When the world's indifference was culpable


Part two. Part one outlined Dallaire's narrative. Here I share particularly lucid and horrible details.

When I posted on Lt. General Romeo Dallaire's account of commanding the U.N. mission in Rwanda during the 1994 genocide, I thought I was done with the subject. But looking the book over, I cannot resist sharing some of the more vivid descriptive bits (while sticking with my recommendation above that folks read the Mother Jones interview unless you really need the full minutia of horror.

Nonetheless -- here's Dallaire reporting the order he received from U.N. Security Council ten days after appealing for a change in his orders and more forces to intervene as the slaughter proceeded all around his troops:

The resolution's phrases were pure UN-ese: '...having considered ...express regret ...shocked ...appalled ...deeply concerned ...stressing ...expressing deep concern ...condemns ...strongly condemns ...demands ...decides ...reiterates ...reaffirms ...calls upon ...invites ...decides to remain actively seized of the moment.'

So there he was, adrift with a tiny force that had been ordered not to act, but somehow keep itself alive, amid unimaginable carnage. What did he see and how did he cope?
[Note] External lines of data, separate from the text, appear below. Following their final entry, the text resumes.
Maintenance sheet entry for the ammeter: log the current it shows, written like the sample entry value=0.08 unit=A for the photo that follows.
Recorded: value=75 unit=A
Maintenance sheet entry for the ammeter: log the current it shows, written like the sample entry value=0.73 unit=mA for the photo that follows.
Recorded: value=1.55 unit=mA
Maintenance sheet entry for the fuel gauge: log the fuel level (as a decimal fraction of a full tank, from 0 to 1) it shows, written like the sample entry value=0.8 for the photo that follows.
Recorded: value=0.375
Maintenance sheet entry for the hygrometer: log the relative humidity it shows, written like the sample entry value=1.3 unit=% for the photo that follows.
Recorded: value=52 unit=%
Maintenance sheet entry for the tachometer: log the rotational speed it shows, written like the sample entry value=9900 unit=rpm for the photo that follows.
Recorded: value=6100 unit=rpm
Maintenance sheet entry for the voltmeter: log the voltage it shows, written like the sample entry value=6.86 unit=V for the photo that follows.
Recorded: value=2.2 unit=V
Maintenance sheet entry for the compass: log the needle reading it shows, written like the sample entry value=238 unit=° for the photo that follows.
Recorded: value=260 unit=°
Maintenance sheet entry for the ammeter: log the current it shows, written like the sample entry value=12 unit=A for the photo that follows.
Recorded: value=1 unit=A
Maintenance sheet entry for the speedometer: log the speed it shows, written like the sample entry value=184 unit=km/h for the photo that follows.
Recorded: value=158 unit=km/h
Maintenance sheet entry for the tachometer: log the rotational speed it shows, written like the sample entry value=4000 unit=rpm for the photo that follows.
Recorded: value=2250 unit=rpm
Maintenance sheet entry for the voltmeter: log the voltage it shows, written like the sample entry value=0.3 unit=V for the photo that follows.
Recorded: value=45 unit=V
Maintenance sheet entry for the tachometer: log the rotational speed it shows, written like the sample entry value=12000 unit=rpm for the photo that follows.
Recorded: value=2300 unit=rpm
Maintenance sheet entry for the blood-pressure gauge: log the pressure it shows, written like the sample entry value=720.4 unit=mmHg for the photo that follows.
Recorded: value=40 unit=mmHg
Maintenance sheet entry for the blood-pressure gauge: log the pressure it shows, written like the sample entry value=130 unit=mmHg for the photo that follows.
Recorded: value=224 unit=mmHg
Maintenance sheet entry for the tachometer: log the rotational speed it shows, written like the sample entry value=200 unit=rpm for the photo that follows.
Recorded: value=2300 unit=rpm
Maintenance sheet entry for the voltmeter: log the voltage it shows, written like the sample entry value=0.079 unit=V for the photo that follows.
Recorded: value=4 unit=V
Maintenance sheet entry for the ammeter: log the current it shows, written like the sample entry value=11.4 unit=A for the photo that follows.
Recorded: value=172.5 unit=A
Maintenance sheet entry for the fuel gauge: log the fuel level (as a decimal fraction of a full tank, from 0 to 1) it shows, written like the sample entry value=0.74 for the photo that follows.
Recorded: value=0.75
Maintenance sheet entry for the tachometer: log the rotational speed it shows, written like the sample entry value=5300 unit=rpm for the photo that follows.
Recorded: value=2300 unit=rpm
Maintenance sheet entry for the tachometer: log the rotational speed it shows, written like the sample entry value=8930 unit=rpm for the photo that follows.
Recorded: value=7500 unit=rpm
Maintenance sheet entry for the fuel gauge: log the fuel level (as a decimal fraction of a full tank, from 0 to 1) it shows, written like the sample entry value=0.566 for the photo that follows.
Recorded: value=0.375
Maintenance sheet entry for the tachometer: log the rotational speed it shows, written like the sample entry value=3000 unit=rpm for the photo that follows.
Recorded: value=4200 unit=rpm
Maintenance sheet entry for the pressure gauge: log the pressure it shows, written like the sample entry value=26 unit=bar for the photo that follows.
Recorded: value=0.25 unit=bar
We saw many faces of death during the genocide, from the innocence of babies to the bewilderment of the elderly, from the defiance of fighters to the resigned stares of nuns. ... Early on I seemed to develop a screen between me and the sights and sounds to allow me to stay focused on the work to be done. ...But if you looked you could see the evidence, even in the whitened skeletons. The legs bent and apart. A broken bottle, a rough branch, even a knife between them. ...There was always a lot of blood. Some male corpses had their genitals cut off, but many women and young girls had their breasts chopped off and their genitals crudely cut apart. They died in a position of total vulnerability....

When he finally left for home, he tried to make sense of what his force had done. They had made repeated forays into haunted streets, gathering up a few survivors, always in danger themselves.

It took every ounce of our effort, resources and courage to produce tiny results, yet all around us hundreds of thousands of human beings were being ripped apart and millions were running for their lives. Sometimes we did more harm than good. After each and every mission, failed or "successful," I had to wonder whether it was ethical for me to keep my men at such a level of operational intensity and risk. After I got home from Rwanda, and the years slowly revealed to me the extent of the cynical maneuvering by France, Belgium, the United States and [the Rwandan factions] I couldn't help but feel that we were a sort of diversion, even sacrificial lambs, that permitted statesmen to say that the world was doing something to stop the killing. In fact, we were nothing more than camouflage.

I have no idea what experiencing such a level of disillusionment would be like; most of us don't. And meanwhile, the dead are still dead and the intoxication of killing spread to the rest of Central Africa, still largely ignored by countries with enough wealth and power to stop it.

In a forward to the U.S. edition to this book, Samantha Powers discusses why the person who probably did more than anyone else from the outside world to save those he could, seems to be the one who carries the most awful burden of guilt. She realized:

the man who would try to do the most would inevitably be the man least capable of making excuses for himself, his men, his country or his planet. The only way risky action is ever taken on behalf of mere principle is when feeling -- a hugely discredited quality in military and political life -- overpowers self-interest. ... Dallaire is a man who felt and who continues to feel.

He is also a man of character, someone who came to this horrible experience with a habit of acting with courage and integrity. Practice helps.